Below are some examples of literal representations of common primitives in Clojure. All these literal symbols are valid Clojure expressions.

; creates a comment to the end of the line. Sometimes multiple semicolons are used to indicate header comment sections, but this is just a convention.

Numeric Types

42        ; integer
-1.5 ; floating point
22/7 ; ratio

Integers are read as fixed-precision 64-bit integers when within range, otherwise as arbitrary precision. A trailing N can be used to force arbitrary precision. Clojure also supports Java syntax for octal (prefix 0), hexadecimal (prefix 0x), and arbitrary radix (prefix base then r) integers. Ratios are provided as their own type, combining numerator and denominator.

Floating point values can be read as double-precision 64-bit floats, or arbitrary precision with M suffix. Exponential notation is also supported. Special symbolic values ##Inf, ##-Inf, and ##NaN represent positive infinity, negative infinity, and "not a number" values respectively.

Character Types

"hello"         ; string
\e ; character
#"[0-9]+" ; regular expression

Strings are enclosed in double quotes and can span multiple lines. Single characters are represented with a preceding backslash. There are some special named characters: \newline, \space, \tab, etc. Unicode characters can be represented with \uNNNN, or octal with \oNNNN.

Literal regular expressions are strings with a # prefix. These are compiled into java.util.regex.Pattern objects.

Symbols and Identifiers

map             ; symbol
+ ; symbol - most punctuation allowed
clojure.core/+ ; namespaced symbol
nil ; null value
true false ; booleans
:alpha ; keyword
:release/alpha ; namespaced keyword

Symbols consist of letters, numbers, and other punctuation, used to refer to other things like functions, values, namespaces, etc. Symbols can optionally have a namespace, separated from the name by a forward slash.

Three special symbols are read as different types - nil is the null value, true and false are booleans.

Keywords start with a preceding colon and always evaluate to themselves. They are often used as enumeration values or attribute names in Clojure.

Collections

Clojure also includes literal syntax for four collection types:

'(1 2 3)     ; list
[1 2 3] ; vector
#{1 2 3} ; set
{:a 1, :b 2} ; map

We'll discuss these in more detail later - for now, know that these four data structures can be used to create composite data.

Evaluation

Next we'll consider how Clojure reads and evaluates expressions.

Traditional Evaluation (Java)

Java evaluation

In Java, source code (.java files) is read as characters by the compiler (javac), producing bytecode (.class files) that can be loaded by the JVM.

Clojure Evaluation

Clojure evaluation

In Clojure, source code is read as characters by the reader. The reader can read source from .clj files or be given a series of expressions interactively. The reader produces Clojure data. Then the Clojure compiler produces bytecode for the JVM.

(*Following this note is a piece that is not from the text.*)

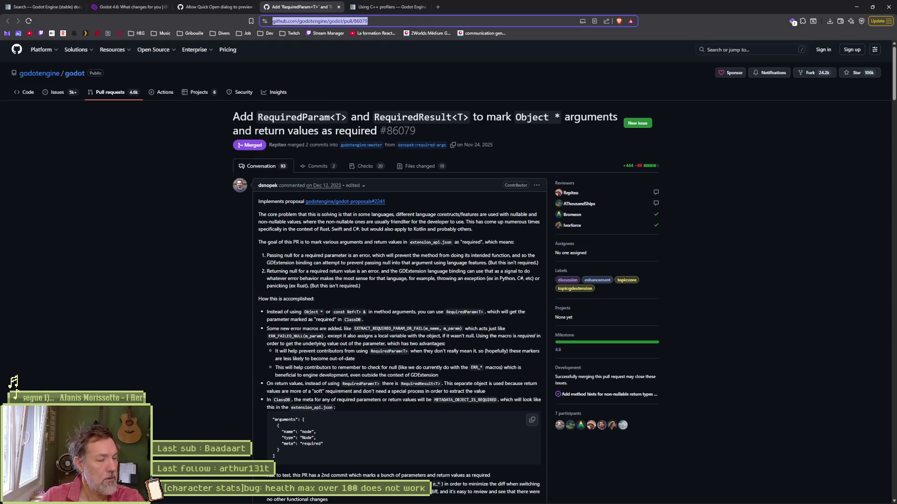
Ask Gemini where to see a PR's final implemented solution, pasting the pull/86079 link.
click(372, 501)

Two important points here:

  1. The unit of source code is a Clojure expression, not a Clojure source file. Source files are read as a series of expressions, just as if you typed those expressions interactively in the REPL.
  2. Macros are special functions that take code (as data) and emit code (as data). Can you see where a loop for macro expansion could be inserted in the evaluation model?

Structure and Semantics

Consider a Clojure expression.

Structure and semantics

This diagram illustrates the difference between syntax in green (Clojure data structures produced by the Reader) and semantics in blue (how the Clojure runtime understands this data).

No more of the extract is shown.